_TASK BRIEF_
Return every line of the entries below word for word, but leave the pictures out.

_MATERIAL FOR THIS EXERCISE_

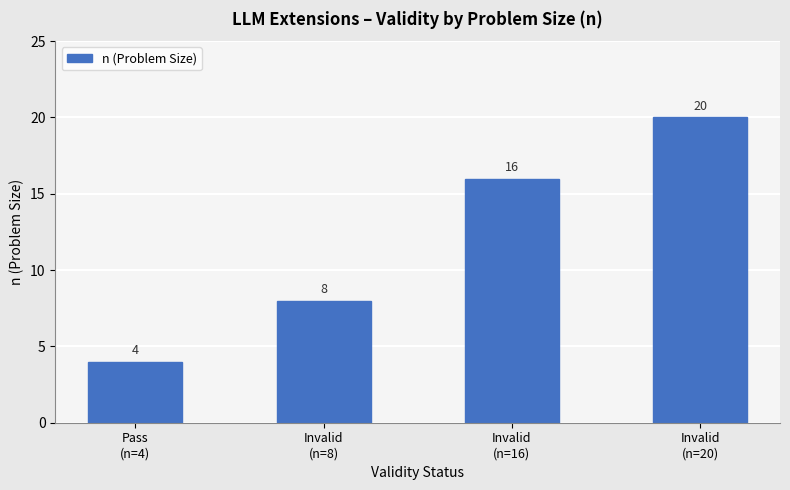

Rank the categories by value from lowest to highest.

Pass
(n=4), Invalid
(n=8), Invalid
(n=16), Invalid
(n=20)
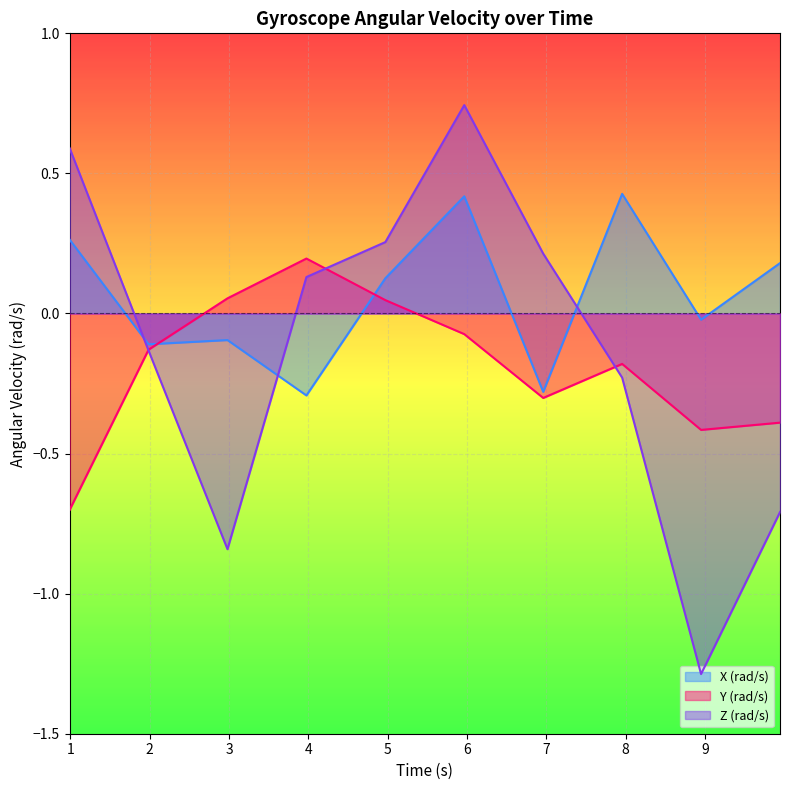

Where do X (rad/s) and Y (rad/s) first cross each other?

1.984771958 and 2.979855875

_RESULT FOR THIS EXERCISE_
Rank the categories by value from lowest to highest.

Pass
(n=4), Invalid
(n=8), Invalid
(n=16), Invalid
(n=20)

Where do X (rad/s) and Y (rad/s) first cross each other?

1.984771958 and 2.979855875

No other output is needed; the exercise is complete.